Madrasah yang pada masa Orde Baru dianggap sebagai forgotten and peripheral
community (komunitas yang terlupakan dan termarjinalkan) setahap demi
setahap diakui eksistensinya dan semakin diperlakukan sebagai warga bangsa
dengan segala hak dan kewajibannya, walaupun belum sepenuhnya. Peng-anaktirian
terhadap madrasah sampai sekarang masih terjadi bahkan menurut UNESCO murid
madrasah hanya menikmati APBN kurang dari 10 % dibandingkan dengan siswa
sekolah negeri. Keterbatasan akses APBN bagi murid madrasah terus diperjuangkan
melalui Undang-Undang Sistem Pendidikan Nasional dan perjuangan melalui anggota
dewan di senayan. Perjuangan menuntut persamaan hak bagi murid dan
penyelenggara madrasah masih panjang,
karena sampai sekarang hanya 10% madrasah yang berstatus negeri, dan menurut
edaran Menteri Dalam Negeri madrasah tidak berhak mendapatkan APBD. Semua ini
berarti walaupun secara yuridis kedudukan madrasah sama dengan sekolah, akan
tetapi secara politis masih banyak yang harus diperjuangkan.
Namun, fenomena yang
ada sekang ini, walaupun secara politis madrasah masih diperlakukan sebagai
anak tiri atau the second class,
namun karena semangat keagamaan yang tinggi yang dimiliki para penyelenggara
madrasah dan etos murid madrasah, telah bermunculan madrasah-madrasah unggul
atau madrasah model baik yang berstatus negeri maupun swasta. Yang berstatus
swasta biasanya dikembangkan oleh pondok pesantren, ormas-ormas Islam maupun
yayasan-yayasan dakwah dan sosial.
Masa Depan
Madrasah
Madrasah di Indonesia termasuk yang
paling dinamis dan kreatif dibandingkan dengan yang ada di Negara-negara muslim
lainnya khususnya di Asia Tenggara, Asia Selatan dan Negara-negara muslim di
wilayah Balkan. Di Negara-negara tersebut, yang disebut madrasah masih sebatas
pada madrasah diniyah (keagamaan), bersifat eksklusif dan memiliki visi politik
oposisi terhadap pemerintah. Sedangkan di Indonesia yang disebut madrasah
(kecuali disebut secara khusus sebagai madrasah diniyah) adalah sekolah umum
yang mengembangkan kurikulum, memiliki tujuan
dan sifat inklusifitas yang sama dengan lembaga persekolahan. Di Indonesia,
insan madrasah memiliki jasa yang besar dalam perjuangan maupun dalam mengisi
kemerdekaan republik ini maupun dalam membayar pajak. Karena itu pada era
reformasi dan demokrasi ini tidak ada lagi alasan untuk meng-anaktirikan
madrasah atau kecurigaan politis terhadap madrasah. Sikap bijak dan adil para
elit politik ini sangat berperan penting dalam menentukan masa depan madrasah.

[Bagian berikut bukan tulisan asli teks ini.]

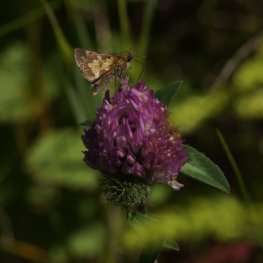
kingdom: Animalia
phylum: Arthropoda
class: Insecta
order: Lepidoptera
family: Hesperiidae
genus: Polites
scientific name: Polites coras
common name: Peck's Skipper
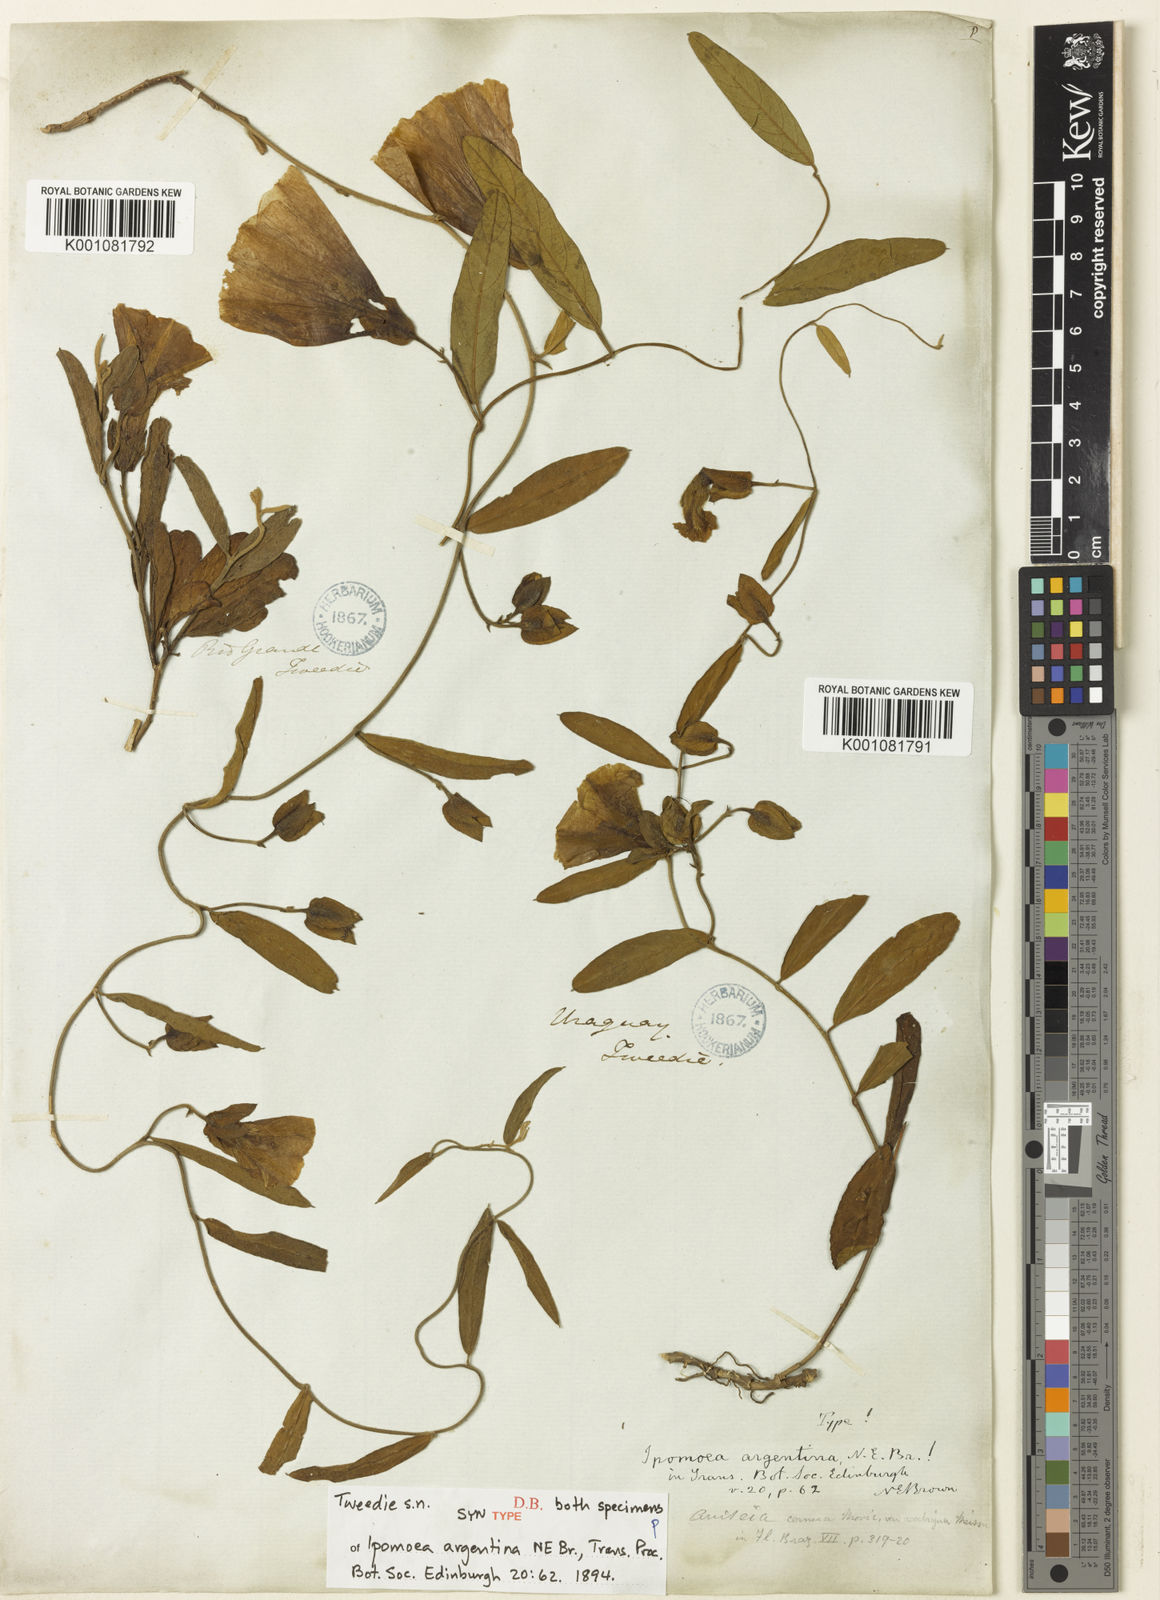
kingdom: Plantae
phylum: Tracheophyta
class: Magnoliopsida
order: Solanales
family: Convolvulaceae
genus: Aniseia
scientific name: Aniseia argentina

Dengan trasformasi politik kea rah yang
lebih berkeadaban di satu sisi dan transformasi serta mobilitas vertikal umat
Islam akan membawa implikasi positif bagi pengarus-utamaan madrasah dalam
berbagai dimensinya. Sekarang ini demokrasi dan toleransi serta modernisasi
bangsa Indonesia sudah dapat dijadikan contoh bagi negeri muslim lain, niscaya
ke depan madrasah di Indonesia juga akan menjadi model yang dapat menginspirasi
dan dijadikan contoh bagi neger-negeri musim lainnya.